Ray Dalio has previously argued their real debt burden, including private debt, stands at around 450%! This all came from the Bank of Japan desperately trying to reflate the economy after it crashed in the 80’s. What should be a poster child of the ultimate failure of constant easy money policy from a central bank sadly has become the norm. BoJ has been suppressing rates (to the point of being negative for years) and printing money since the early 90’s and still the economy is tepid and unable to reach their target inflation rate of 2%.
On 10 February 2022, whilst all western central banks are talking of tightening amid inflation, BoJ announced it would buy an UNLIMITED amount of 10 year government bonds (JGB’s) at 0.25% to counter the rising bond yields around the world and suppress local lending costs. From Reuters on the day:
“The announcement came after the benchmark 10-year Japanese government bond (JGB) yield rose to 0.23% on Thursday, the highest since 2016 and close to the implicit 0.25% cap the BOJ set around its target of 0%.”
Topically, Crescat’s Otavio Costa just tweeted…
But again, Japan was just the first. The G4 central banks have now amassed over $30 trillion of debt instruments on their balance sheets.
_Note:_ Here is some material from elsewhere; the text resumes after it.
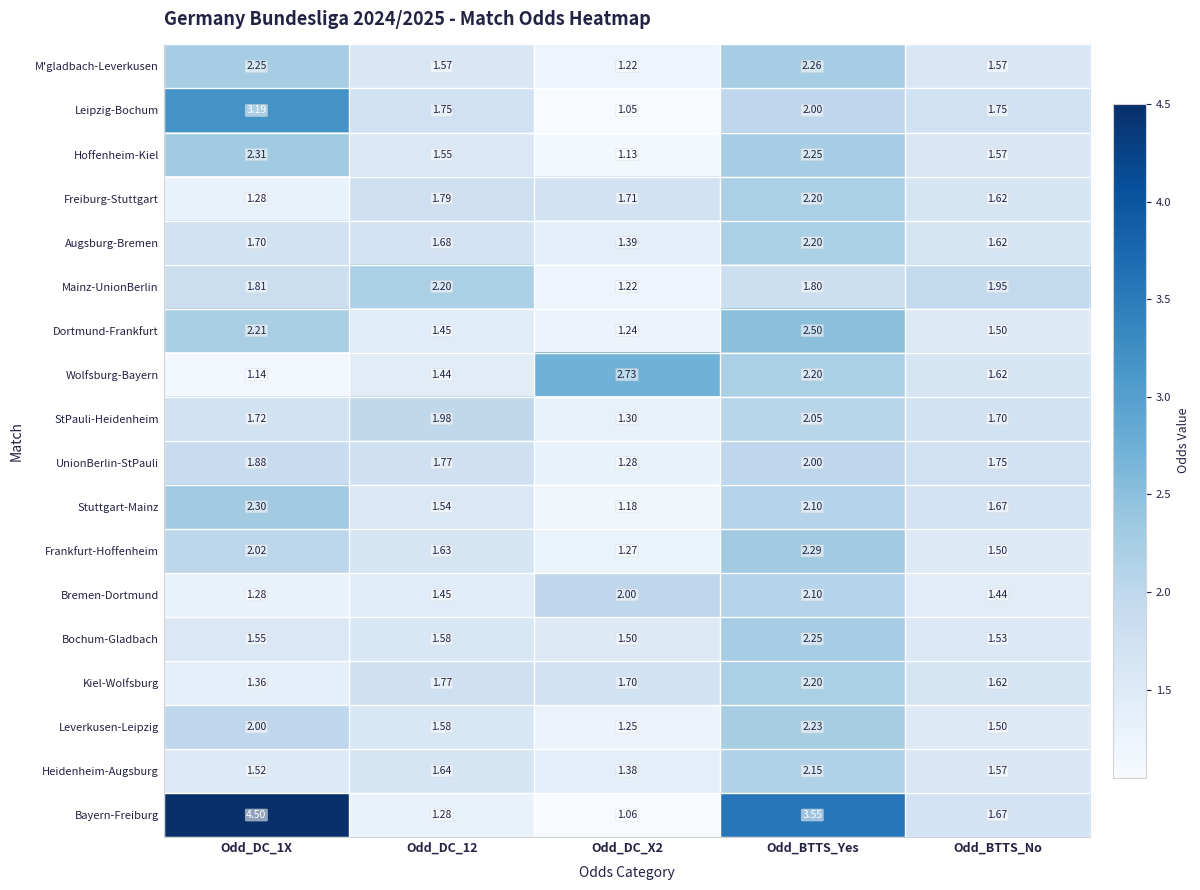

What is the difference between the highest and lowest values at Odd_DC_1X?

3.4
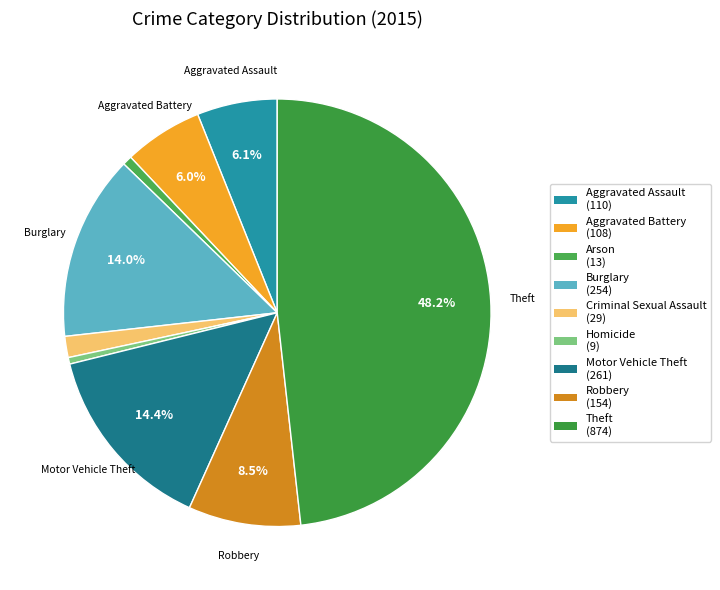

How many slices are in this pie chart?

9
They have been able to manage that via record low, and in many instances negative interest rates. But something is changing.
The inevitable hand brake of inflation had been absent. The only inflation was in financial assets that they and their rich buddies were enjoying the fruits of and which, indeed made everything look AWESOME! But now we have real inflation at the consumer, or to call it out, at the voter level and now they need to act. To leave the ‘rest’ behind in growing wealth since this experiment began is one thing, but now to effectively tax them through inflation on top of that will ultimately see a revolt and that’s just not politically palatable. Such the quandary…
The world is now sitting on a debt pile of gargantuan proportions, some $300 trillion of the stuff…
As with the Japan example, when this destined to fail experiment does fail, gold will inevitably shine. Short term gyrations are merely that. Threats of war come and go but sometimes wars are a convenient means of resetting such a mess…
Matthew Piepenburg of GoldSwitzerland.com puts it nicely into perspective:
“As currencies expand, and in turn debase, as bubbles rise, and in turn crash, as pundits squawk and in turn vanish, and as debt rises and in turn destroys, gold is always the patient real asset which, unlike any other, gets the last word over the increasingly discredited words we are hearing from on high today.
For those who know as much about history and math as they do about currencies and debt bubbles, the daily gold price is never a concern, as the long-term play is always clear and always the same: Gold is the ultimate insurance against currencies and systems already burning to the ground.”